Key advantages of modern flow cytometric methods:
- FOFT has 96.6% sensitivity and 98.63% specificity, far superior to conventional osmotic fragility testing 1
- Using extended 300-second analysis time provides 90% sensitivity in pediatric populations 1
- EMA dye-binding test detects membrane protein deficiencies directly 4, 5
Important pitfalls with conventional osmotic fragility testing:
- Can be normal or altered in pyruvate kinase deficiency and other red cell enzyme deficiencies, rendering it non-diagnostic 1
- Reticulocytosis falsely normalizes results, as young red cells resist osmotic stress 1
- Recent blood transfusions interfere with interpretation 1
Genetic Testing
When diagnosis remains uncertain after flow cytometry or in atypical presentations, genetic testing should be performed to identify mutations in HS pathogenic genes. 2
Most common genetic mutations in order of frequency:
- SPTB mutations (most common, approximately 48% of cases) 2
- ANK1 mutations (second most common, approximately 16% of cases) 2
- SPTA1, SLC4A1, and EPB42 mutations (less common) 3, 2
Genetic testing is particularly valuable for:
- Patients without family history (40% of cases) 2
- Atypical presentations with negative or equivocal flow cytometry 3
- Patients with severe disease requiring early intervention 3
- Family screening and genetic counseling 2
Treatment Strategies
Mild Disease (Hemoglobin >10 g/dL, Reticulocytes <6%)

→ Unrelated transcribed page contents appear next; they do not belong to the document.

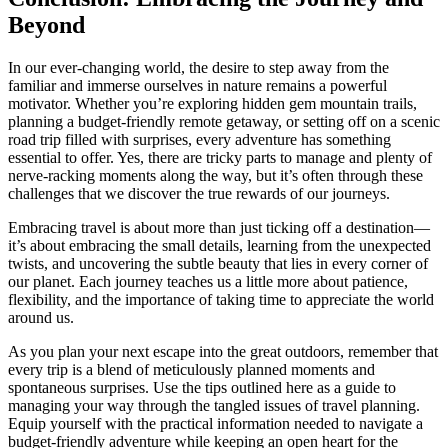
Beyond
In our ever-changing world, the desire to step away from the
familiar and immerse ourselves in nature remains a powerful
motivator. Whether you’re exploring hidden gem mountain trails,
planning a budget-friendly remote getaway, or setting off on a scenic
road trip filled with surprises, every adventure has something
essential to offer. Yes, there are tricky parts to manage and plenty of
nerve-racking moments along the way, but it’s often through these
challenges that we discover the true rewards of our journeys.
Embracing travel is about more than just ticking off a destination—
it’s about embracing the small details, learning from the unexpected
twists, and uncovering the subtle beauty that lies in every corner of
our planet. Each journey teaches us a little more about patience,
flexibility, and the importance of taking time to appreciate the world
around us.
As you plan your next escape into the great outdoors, remember that
every trip is a blend of meticulously planned moments and
spontaneous surprises. Use the tips outlined here as a guide to
managing your way through the tangled issues of travel planning.
Equip yourself with the practical information needed to navigate a
budget-friendly adventure while keeping an open heart for the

Patients with mild hereditary spherocytosis do not require splenectomy and can be managed conservatively without folate supplementation. 6
- Monitor annually for complications (cholelithiasis, worsening anemia) 6
- No routine folate supplementation needed 6
- Counsel about increased hemolysis risk during infections 6
Moderate to Severe Disease (Hemoglobin <10 g/dL, Reticulocytes >6%, Transfusion-Dependent)

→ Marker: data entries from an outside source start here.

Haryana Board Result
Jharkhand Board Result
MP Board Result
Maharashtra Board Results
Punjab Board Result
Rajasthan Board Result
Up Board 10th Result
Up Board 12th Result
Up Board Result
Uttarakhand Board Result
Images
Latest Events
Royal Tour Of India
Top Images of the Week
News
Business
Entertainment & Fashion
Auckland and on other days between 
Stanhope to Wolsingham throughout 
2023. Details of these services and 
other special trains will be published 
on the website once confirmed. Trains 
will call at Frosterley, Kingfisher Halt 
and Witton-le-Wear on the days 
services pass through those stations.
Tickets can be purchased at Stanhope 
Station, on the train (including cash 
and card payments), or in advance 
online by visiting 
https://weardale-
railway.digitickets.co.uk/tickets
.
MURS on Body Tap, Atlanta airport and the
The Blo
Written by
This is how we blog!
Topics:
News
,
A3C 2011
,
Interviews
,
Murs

Splenectomy is the standard treatment for moderate and severe hereditary spherocytosis, resulting in qualitative resolution of anemia and reduction of transfusion requirements. 4
Splenectomy timing and approach:
- Perform after age 6 years to minimize infection risk 6
- Laparoscopic approach preferred (shorter hospital stay, less pain) 6
- Ensure appropriate pre-operative counseling about lifelong infection risk 6
Pre-splenectomy vaccination (mandatory):
- Pneumococcal vaccine (PCV13 followed by PPSV23)
- Meningococcal vaccine (MenACWY and MenB)

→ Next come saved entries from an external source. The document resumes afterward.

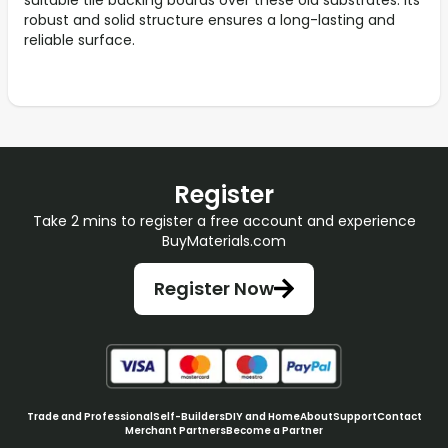
suitable tile backing boards over these old substrates. Its
robust and solid structure ensures a long-lasting and
reliable surface.
Register
Take 2 mins to register a free account and experience
BuyMaterials.com
Register Now
Trade and Professional
Self-Builders
DIY and Home
About
Support
Contact
Merchant Partners
Become a Partner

- Haemophilus influenzae type b vaccine
- Annual influenza vaccination 6
Partial Splenectomy Consideration
Partial splenectomy may be considered as an alternative to total splenectomy to retain splenic immunologic function while decreasing hemolysis rate. 4
Advantages:
Disadvantages:
- Long-term outcomes less well-established than total splenectomy 4
- Risk of recurrent hemolysis requiring completion splenectomy 4
- ANK1 mutation carriers have higher splenectomy rates and may be less suitable for partial procedures 2
Post-Splenectomy Management
Following splenectomy:
- Lifelong antibiotic prophylaxis (penicillin V 250-500 mg daily or equivalent) for at least 2 years, longer in high-risk patients 6
- Immediate medical attention for fever >38.5°C 6
- Annual influenza vaccination 6
- Patient education about overwhelming post-splenectomy infection risk 6
Special Considerations
Patients with Severe Jaundice
In patients with hereditary spherocytosis and disproportionately severe jaundice, test for UGT1A1 gene mutations (Gilbert syndrome), as decreased enzyme activity significantly elevates total bilirubin levels. 2 The presence of UGT1A1 mutations occurs in approximately 21% of HS patients and leads to significantly higher bilirubin levels 2.
Transfusion-Dependent Patients
Patients requiring monthly transfusions since infancy develop secondary hemochromatosis and require:
- Iron chelation therapy 3
- Monitoring for transfusion-related complications including alloantibody formation 3
- Expedited consideration for splenectomy (even before age 6 in severe cases) 3
Cholelithiasis Management
Cholelithiasis occurs in 54% of HS patients and should be managed with cholecystectomy at the time of splenectomy when present. 2 Screen for gallstones with abdominal ultrasound before splenectomy 2.